Data extracted from a collection
*** Block opens ***
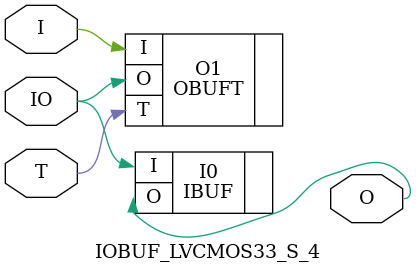
<source format=v>


`timescale  1 ps / 1 ps


module IOBUF_LVCMOS33_S_4 (O, IO, I, T);

    output O;

    inout  IO;

    input  I, T;

        OBUFT #(.IOSTANDARD("LVCMOS33"), .SLEW("SLOW"), .DRIVE(4)) O1 (.O(IO), .I(I), .T(T)); 
	IBUF #(.IOSTANDARD("LVCMOS33"))  I0 (.O(O), .I(IO));
        

endmodule



</source>
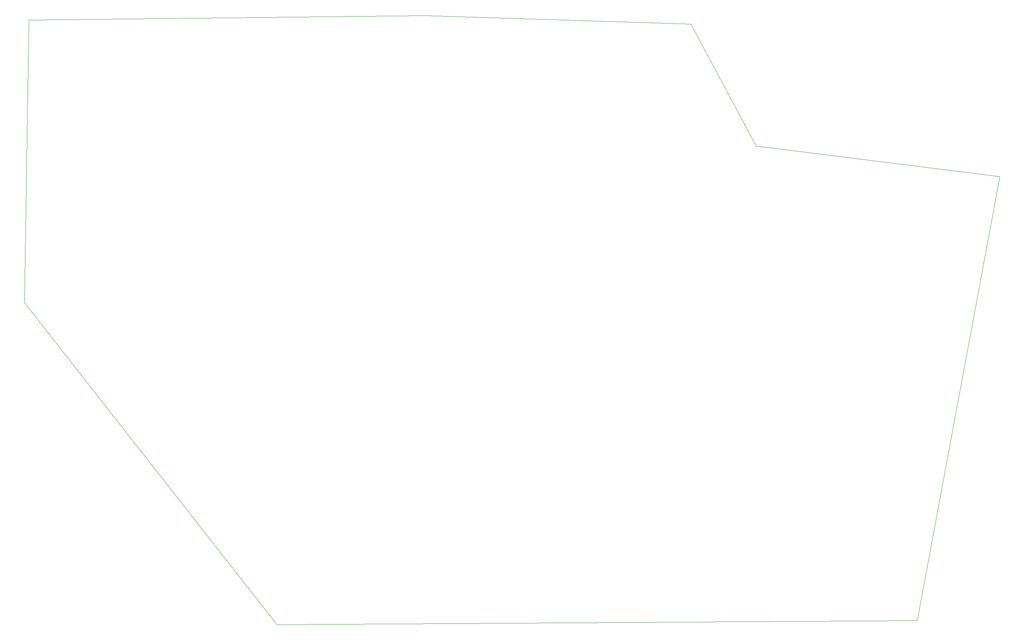
<source format=gbr>
%TF.GenerationSoftware,KiCad,Pcbnew,8.0.5*%
%TF.CreationDate,2024-12-27T20:29:11-05:00*%
%TF.ProjectId,with_usb_wired_v1,77697468-5f75-4736-925f-77697265645f,v1.0.0*%
%TF.SameCoordinates,Original*%
%TF.FileFunction,Profile,NP*%
%FSLAX46Y46*%
G04 Gerber Fmt 4.6, Leading zero omitted, Abs format (unit mm)*
G04 Created by KiCad (PCBNEW 8.0.5) date 2024-12-27 20:29:11*
%MOMM*%
%LPD*%
G01*
G04 APERTURE LIST*
%TA.AperFunction,Profile*%
%ADD10C,0.050000*%
%TD*%
G04 APERTURE END LIST*
D10*
X176000000Y-218000000D02*
X323000000Y-217000000D01*
X119000000Y-79000000D02*
X118000000Y-144000000D01*
X286000000Y-108000000D02*
X271000000Y-80000000D01*
X342000000Y-115000000D02*
X286000000Y-108000000D01*
X271000000Y-80000000D02*
X210000000Y-78000000D01*
X118000000Y-144000000D02*
X176000000Y-218000000D01*
X323000000Y-217000000D02*
X342000000Y-115000000D01*
X210000000Y-78000000D02*
X119000000Y-79000000D01*
M02*

</source>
*** Block closes ***
Exercise objective:
Begin with the line that contains "X323000000Y-217000000D02*" and print each line exactly until the data ends, including the last line.

Problem solution:
X323000000Y-217000000D02*
X342000000Y-115000000D01*
X210000000Y-78000000D02*
X119000000Y-79000000D01*
M02*

</source>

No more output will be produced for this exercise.